Direction: Reproduce the items below verbatim, starting from the first line and continuing through the line containing "family: Ericaceae", with both of those lines included.

Material shown:

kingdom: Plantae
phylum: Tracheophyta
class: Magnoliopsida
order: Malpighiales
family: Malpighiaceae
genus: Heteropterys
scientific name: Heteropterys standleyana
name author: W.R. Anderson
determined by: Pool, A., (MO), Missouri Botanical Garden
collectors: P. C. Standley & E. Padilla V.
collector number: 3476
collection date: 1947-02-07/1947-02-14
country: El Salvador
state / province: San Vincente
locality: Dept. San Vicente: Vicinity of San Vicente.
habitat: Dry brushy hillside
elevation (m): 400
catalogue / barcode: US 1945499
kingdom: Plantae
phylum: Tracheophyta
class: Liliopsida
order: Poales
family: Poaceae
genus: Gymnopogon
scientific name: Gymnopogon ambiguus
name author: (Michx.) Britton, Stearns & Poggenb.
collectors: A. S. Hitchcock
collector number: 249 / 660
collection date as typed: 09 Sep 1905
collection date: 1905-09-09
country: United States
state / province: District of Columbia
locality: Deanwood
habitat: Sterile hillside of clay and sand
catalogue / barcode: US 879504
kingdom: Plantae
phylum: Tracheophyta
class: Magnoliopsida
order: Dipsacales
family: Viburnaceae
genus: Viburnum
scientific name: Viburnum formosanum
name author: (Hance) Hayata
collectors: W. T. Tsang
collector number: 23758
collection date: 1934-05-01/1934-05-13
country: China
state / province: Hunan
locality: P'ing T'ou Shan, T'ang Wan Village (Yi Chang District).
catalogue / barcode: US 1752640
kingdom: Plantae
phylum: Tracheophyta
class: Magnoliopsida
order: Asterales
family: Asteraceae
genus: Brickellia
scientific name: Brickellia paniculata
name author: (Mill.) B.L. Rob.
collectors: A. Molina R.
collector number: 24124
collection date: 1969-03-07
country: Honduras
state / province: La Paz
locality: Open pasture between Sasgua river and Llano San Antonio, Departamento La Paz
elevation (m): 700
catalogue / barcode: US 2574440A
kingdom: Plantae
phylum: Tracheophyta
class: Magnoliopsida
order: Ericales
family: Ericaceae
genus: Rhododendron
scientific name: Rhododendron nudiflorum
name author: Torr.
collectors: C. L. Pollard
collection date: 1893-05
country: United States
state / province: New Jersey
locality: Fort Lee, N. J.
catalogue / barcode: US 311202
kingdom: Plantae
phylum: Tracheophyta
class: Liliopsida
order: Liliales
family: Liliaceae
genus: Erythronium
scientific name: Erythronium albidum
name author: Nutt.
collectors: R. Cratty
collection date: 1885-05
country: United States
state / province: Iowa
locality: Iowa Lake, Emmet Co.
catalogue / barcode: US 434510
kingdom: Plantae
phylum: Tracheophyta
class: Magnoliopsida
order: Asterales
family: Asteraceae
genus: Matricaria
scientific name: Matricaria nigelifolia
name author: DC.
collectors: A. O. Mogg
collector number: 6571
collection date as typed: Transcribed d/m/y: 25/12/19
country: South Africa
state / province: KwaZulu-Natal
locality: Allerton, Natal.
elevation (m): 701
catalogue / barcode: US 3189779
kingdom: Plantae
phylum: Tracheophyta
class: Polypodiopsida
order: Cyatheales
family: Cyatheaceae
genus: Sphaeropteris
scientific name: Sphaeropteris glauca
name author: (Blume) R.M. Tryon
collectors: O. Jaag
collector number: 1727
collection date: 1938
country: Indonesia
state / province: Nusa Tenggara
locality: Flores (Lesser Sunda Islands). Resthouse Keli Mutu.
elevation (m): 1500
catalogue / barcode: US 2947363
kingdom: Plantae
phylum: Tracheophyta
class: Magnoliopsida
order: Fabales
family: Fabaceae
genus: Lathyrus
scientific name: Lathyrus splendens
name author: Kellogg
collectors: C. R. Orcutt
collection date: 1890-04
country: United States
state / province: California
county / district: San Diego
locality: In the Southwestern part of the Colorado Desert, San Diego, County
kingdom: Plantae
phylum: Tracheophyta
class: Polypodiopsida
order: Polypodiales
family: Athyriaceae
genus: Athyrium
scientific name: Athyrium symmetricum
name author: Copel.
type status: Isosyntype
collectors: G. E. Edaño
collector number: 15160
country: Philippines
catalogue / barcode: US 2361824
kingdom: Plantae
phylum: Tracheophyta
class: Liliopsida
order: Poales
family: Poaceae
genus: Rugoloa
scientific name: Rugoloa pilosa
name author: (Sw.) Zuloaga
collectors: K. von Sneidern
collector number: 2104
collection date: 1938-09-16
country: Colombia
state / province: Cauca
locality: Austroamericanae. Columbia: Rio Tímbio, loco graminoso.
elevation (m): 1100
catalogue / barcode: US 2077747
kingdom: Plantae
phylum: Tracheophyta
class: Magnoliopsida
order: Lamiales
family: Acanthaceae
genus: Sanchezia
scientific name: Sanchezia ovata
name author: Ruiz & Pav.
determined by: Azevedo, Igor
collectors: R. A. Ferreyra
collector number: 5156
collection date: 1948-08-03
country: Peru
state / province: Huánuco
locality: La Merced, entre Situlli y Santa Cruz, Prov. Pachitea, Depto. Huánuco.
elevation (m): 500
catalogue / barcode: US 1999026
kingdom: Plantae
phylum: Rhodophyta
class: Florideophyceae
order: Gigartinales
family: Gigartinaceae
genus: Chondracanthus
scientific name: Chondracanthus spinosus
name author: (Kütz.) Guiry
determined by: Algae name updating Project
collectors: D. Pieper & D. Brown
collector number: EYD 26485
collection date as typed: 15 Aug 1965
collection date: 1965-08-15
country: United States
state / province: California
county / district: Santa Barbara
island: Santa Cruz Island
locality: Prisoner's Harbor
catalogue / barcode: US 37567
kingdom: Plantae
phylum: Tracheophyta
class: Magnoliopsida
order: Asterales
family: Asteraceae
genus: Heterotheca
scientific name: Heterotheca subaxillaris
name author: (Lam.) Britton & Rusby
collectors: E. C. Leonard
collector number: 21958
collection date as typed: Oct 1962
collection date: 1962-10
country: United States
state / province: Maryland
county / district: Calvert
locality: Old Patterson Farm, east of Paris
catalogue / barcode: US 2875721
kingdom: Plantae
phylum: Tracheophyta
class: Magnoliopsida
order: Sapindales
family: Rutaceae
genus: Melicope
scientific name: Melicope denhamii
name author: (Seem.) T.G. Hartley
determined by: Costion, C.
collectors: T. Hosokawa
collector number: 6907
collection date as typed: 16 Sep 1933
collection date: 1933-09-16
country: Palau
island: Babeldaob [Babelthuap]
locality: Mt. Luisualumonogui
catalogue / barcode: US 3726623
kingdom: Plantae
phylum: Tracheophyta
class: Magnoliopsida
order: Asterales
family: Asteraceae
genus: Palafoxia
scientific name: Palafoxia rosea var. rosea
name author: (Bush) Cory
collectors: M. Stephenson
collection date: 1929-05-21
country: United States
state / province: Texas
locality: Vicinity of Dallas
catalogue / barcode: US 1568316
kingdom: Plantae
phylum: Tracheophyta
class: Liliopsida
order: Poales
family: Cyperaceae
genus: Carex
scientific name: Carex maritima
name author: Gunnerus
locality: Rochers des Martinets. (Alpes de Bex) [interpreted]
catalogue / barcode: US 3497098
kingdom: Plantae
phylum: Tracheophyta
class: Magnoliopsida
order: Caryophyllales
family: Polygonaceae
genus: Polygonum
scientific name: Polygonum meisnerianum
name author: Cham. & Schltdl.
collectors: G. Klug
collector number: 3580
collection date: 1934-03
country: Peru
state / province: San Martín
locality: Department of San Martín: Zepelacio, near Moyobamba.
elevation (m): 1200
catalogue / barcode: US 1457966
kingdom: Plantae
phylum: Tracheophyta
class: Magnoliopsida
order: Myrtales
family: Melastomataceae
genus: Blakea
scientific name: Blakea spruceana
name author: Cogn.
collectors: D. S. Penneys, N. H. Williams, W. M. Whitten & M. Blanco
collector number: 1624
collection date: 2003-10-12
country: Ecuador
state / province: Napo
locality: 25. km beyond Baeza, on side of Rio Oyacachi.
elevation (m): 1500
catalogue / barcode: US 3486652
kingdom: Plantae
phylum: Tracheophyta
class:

Completed exercise:
kingdom: Plantae
phylum: Tracheophyta
class: Magnoliopsida
order: Malpighiales
family: Malpighiaceae
genus: Heteropterys
scientific name: Heteropterys standleyana
name author: W.R. Anderson
determined by: Pool, A., (MO), Missouri Botanical Garden
collectors: P. C. Standley & E. Padilla V.
collector number: 3476
collection date: 1947-02-07/1947-02-14
country: El Salvador
state / province: San Vincente
locality: Dept. San Vicente: Vicinity of San Vicente.
habitat: Dry brushy hillside
elevation (m): 400
catalogue / barcode: US 1945499
kingdom: Plantae
phylum: Tracheophyta
class: Liliopsida
order: Poales
family: Poaceae
genus: Gymnopogon
scientific name: Gymnopogon ambiguus
name author: (Michx.) Britton, Stearns & Poggenb.
collectors: A. S. Hitchcock
collector number: 249 / 660
collection date as typed: 09 Sep 1905
collection date: 1905-09-09
country: United States
state / province: District of Columbia
locality: Deanwood
habitat: Sterile hillside of clay and sand
catalogue / barcode: US 879504
kingdom: Plantae
phylum: Tracheophyta
class: Magnoliopsida
order: Dipsacales
family: Viburnaceae
genus: Viburnum
scientific name: Viburnum formosanum
name author: (Hance) Hayata
collectors: W. T. Tsang
collector number: 23758
collection date: 1934-05-01/1934-05-13
country: China
state / province: Hunan
locality: P'ing T'ou Shan, T'ang Wan Village (Yi Chang District).
catalogue / barcode: US 1752640
kingdom: Plantae
phylum: Tracheophyta
class: Magnoliopsida
order: Asterales
family: Asteraceae
genus: Brickellia
scientific name: Brickellia paniculata
name author: (Mill.) B.L. Rob.
collectors: A. Molina R.
collector number: 24124
collection date: 1969-03-07
country: Honduras
state / province: La Paz
locality: Open pasture between Sasgua river and Llano San Antonio, Departamento La Paz
elevation (m): 700
catalogue / barcode: US 2574440A
kingdom: Plantae
phylum: Tracheophyta
class: Magnoliopsida
order: Ericales
family: Ericaceae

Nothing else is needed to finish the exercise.